If it seems like there’s a searing spotlight on this club, how hot will it get come November if they start winning matches in Qatar? “They could potentially make noise,” Sharman says. “They’ve got game-breakers. Alphonso Davies, as we’ve seen, is a game-breaker. Jon David [is] a game-breaker. If they get to the World Cup and they get a decent draw, then why not?”

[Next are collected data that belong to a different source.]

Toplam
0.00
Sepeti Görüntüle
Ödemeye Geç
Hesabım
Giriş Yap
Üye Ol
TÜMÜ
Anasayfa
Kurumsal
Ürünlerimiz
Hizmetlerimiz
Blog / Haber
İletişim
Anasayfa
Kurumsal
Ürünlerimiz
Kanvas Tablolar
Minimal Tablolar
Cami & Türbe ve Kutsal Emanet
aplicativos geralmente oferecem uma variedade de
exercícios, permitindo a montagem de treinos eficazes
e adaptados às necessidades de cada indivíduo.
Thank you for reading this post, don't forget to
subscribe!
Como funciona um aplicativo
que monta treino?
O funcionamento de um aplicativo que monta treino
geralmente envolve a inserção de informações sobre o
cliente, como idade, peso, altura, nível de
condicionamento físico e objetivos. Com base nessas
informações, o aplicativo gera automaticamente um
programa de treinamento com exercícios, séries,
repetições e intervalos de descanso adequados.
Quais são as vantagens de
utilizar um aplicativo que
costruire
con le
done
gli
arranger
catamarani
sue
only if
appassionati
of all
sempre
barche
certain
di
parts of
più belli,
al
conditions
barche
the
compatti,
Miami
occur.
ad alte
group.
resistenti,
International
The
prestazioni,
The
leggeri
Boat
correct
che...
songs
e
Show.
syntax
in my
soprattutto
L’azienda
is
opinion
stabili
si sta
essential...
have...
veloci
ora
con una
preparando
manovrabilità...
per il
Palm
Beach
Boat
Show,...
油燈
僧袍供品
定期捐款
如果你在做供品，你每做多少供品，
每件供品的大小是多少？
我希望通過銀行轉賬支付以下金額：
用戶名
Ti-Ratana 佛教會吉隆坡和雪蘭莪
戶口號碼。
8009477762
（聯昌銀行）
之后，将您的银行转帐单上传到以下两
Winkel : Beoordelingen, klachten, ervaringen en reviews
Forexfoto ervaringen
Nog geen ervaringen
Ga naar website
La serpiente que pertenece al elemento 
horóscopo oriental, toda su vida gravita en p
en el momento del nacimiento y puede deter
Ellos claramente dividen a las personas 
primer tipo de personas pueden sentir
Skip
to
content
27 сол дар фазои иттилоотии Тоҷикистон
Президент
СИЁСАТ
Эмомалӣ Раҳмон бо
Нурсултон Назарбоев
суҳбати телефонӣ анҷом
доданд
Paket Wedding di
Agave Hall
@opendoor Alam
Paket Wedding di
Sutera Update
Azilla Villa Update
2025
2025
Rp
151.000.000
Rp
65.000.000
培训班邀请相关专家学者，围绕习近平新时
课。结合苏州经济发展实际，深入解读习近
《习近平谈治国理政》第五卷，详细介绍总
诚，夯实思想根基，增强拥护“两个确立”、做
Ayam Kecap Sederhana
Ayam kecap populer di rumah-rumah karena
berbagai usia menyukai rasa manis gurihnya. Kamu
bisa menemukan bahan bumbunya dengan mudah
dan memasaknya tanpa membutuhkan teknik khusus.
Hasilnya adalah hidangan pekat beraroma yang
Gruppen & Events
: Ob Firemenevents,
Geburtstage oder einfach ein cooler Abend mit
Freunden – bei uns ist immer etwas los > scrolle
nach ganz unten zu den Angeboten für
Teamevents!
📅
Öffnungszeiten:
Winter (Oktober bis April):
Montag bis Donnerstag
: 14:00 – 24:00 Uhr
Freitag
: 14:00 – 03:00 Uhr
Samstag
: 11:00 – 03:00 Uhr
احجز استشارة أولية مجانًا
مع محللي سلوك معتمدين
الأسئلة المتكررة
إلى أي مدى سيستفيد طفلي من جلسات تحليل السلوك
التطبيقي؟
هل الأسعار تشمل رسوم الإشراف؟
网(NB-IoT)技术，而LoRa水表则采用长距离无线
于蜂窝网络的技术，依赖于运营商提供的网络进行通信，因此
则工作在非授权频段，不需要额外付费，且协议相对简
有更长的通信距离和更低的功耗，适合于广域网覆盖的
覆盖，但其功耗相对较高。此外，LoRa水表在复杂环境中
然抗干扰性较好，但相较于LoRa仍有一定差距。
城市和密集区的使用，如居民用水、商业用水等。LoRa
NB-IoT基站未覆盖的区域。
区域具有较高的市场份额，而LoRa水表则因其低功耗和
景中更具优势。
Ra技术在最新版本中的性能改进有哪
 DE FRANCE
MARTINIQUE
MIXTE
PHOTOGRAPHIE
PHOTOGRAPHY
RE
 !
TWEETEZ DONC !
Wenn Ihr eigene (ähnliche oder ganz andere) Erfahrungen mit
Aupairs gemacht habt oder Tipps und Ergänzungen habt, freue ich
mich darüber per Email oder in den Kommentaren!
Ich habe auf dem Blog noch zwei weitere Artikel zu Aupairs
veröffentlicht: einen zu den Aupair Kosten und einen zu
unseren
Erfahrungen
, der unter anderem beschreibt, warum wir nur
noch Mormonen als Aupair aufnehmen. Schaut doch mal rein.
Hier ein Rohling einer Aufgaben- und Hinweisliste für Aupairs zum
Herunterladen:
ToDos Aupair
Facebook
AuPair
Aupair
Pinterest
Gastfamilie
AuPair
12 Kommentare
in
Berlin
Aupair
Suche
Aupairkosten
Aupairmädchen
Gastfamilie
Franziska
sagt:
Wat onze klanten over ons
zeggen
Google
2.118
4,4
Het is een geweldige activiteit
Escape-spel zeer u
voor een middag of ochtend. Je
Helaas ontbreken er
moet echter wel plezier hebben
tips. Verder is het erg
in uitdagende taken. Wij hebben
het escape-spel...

Confident as they are, the players are understandably not making any public declarations until they kick this thing over the line. To be sure, though, they are both touched and fuelled by the support they’ve received. After the victory over America in Hamilton, Johnston says people in Aurora just started leaving gifts on his parents’ doorstep. He’s got a ton of relatives in Vancouver who flew to Edmonton for the games there in November. They told him the plane ride over was packed with red jerseys worn by people singing ‘O Canada’ on an endless loop. Kaye has been floored by the outpouring, too. “I never knew that many people really cared about soccer in Canada,” he says. “It’s nice to be able to walk around and get recognition; it’s a good feeling and it makes you want to work even harder to get this country to a World Cup.”

For all intents and purposes, that goal has been realized. The only question left is, what’s next?